Meine Freunde waren skeptisch, als ich ihnen stolz die Ergebnisse zeigte. «Das ist doch keine Kunst! Das hat die KI gemacht!» riefen sie, während sie Filter-Selfies mit Welpenohren auf Instagram posteten. Aha, also KI ist nur dann okay, wenn sie dein Gesicht in eine Cartoon-Figur verwandelt? Ich nenne das digitale Doppelmoral.
Aber der Höhepunkt meiner künstlerischen Karriere kam, als ich entschied, ein eigenes Meisterwerk zu schaffen: «Die Apokalypse, aber mit Flamingos.» Stundenlang arbeitete ich an den perfekten Anweisungen, weil die KI irgendwie alles falsch verstand. Flamingos in Ritterrüstungen? Nein! Ein Flamingo, der die Freiheitsstatue umarmt? Auch nicht! Schliesslich schaffte ich es: Ein Schwarm pinker Flamingos in Lederjacken, die in Zeitlupe durch ein brennendes New York marschieren. Perfekt. Ich nannte es: «Birds of Doom».
Natürlich ging ich sofort einen Schritt weiter und plante meine erste Kunstausstellung. «Künstler trifft Künstliche Intelligenz – eine Reise ins Absurde», nannte ich sie. Es kamen überraschend viele Leute, vermutlich wegen des Gratis-Sekts. «Das ist ja genial!», sagte ein älterer Herr, während er das Bild von Napoleon bewunderte. «Das sagt so viel über den inneren Konflikt des Menschen aus.» «Danke», sagte ich, obwohl ich insgeheim wusste, dass es eigentlich nur ein Tippfehler in meiner Eingabe war.
Aber nicht alle waren begeistert. Ein Kritiker schrieb: «Das ist nicht Kunst, das ist Technik.» Aha, also keine Kunst, weil keine Farbe auf den Fingern klebt? Na, wenn wir so argumentieren, ist das Selfie deiner Katze auf dem Couchtisch dann auch keine Fotografie, sondern ein technisches Versehen.

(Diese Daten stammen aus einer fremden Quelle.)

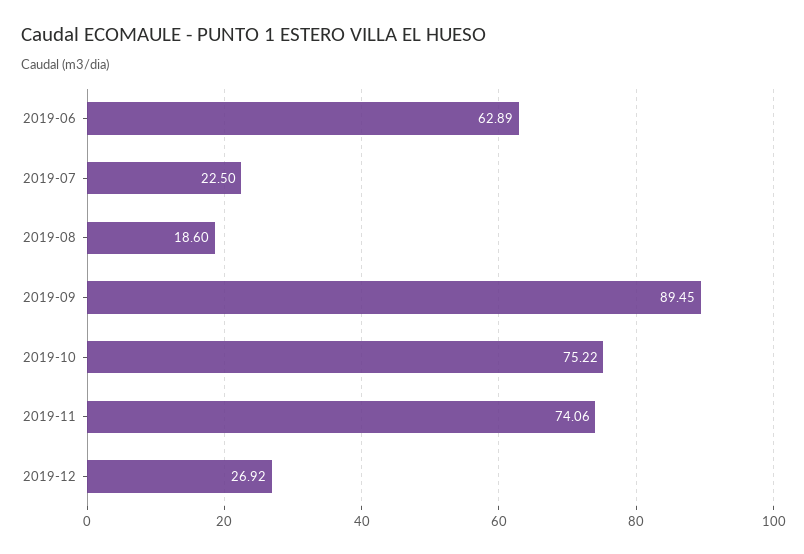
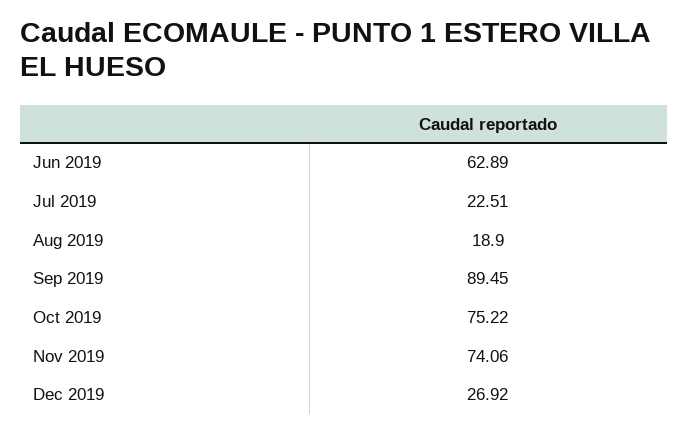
  {
    "2019-06": 62.89,
-   "2019-07": 22.5,
+   "2019-07": 22.51,
-   "2019-08": 18.6,
+   "2019-08": 18.9,
    "2019-09": 89.45,
    "2019-10": 75.22,
    "2019-11": 74.06,
    "2019-12": 26.92
  }

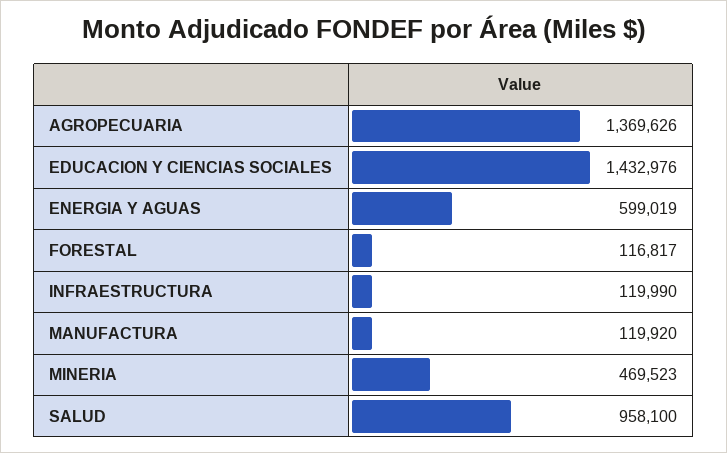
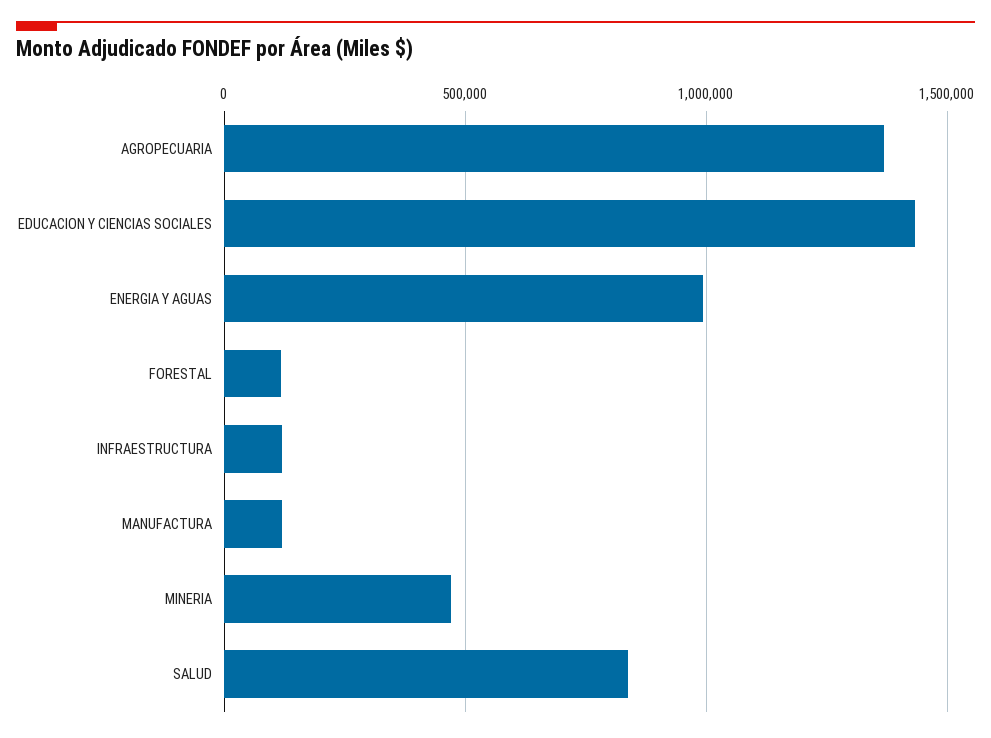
  {
    "AGROPECUARIA": 1369626,
    "EDUCACION Y CIENCIAS SOCIALES": 1432976,
-   "ENERGIA Y AGUAS": 599019,
+   "ENERGIA Y AGUAS": 1000000,
    "FORESTAL": 116817,
    "INFRAESTRUCTURA": 119990,
    "MANUFACTURA": 119920,
    "MINERIA": 469523,
-   "SALUD": 958100
+   "SALUD": 850000
  }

Die Moral der Geschichte? In einer Welt, in der selbst Kühlschränke schlauer sind als ich, braucht man kein Talent mehr, nur eine gute Eingabemaske und viel Geduld. Meine nächste Idee: Einen Film drehen, in dem Dinosaurier Lasagne backen, während sie über den Sinn des Lebens philosophieren. Und falls jemand fragt, ob ich das alles allein gemacht habe? Natürlich nicht. Ich und meine KI – ein unschlagbares Duo.
Also, falls ihr demnächst ein Bild von mir seht, auf dem eine Schildkröte im Smoking einen Lamborghini fährt, wisst ihr Bescheid: Es ist Kunst. Und ich bin ein Genie.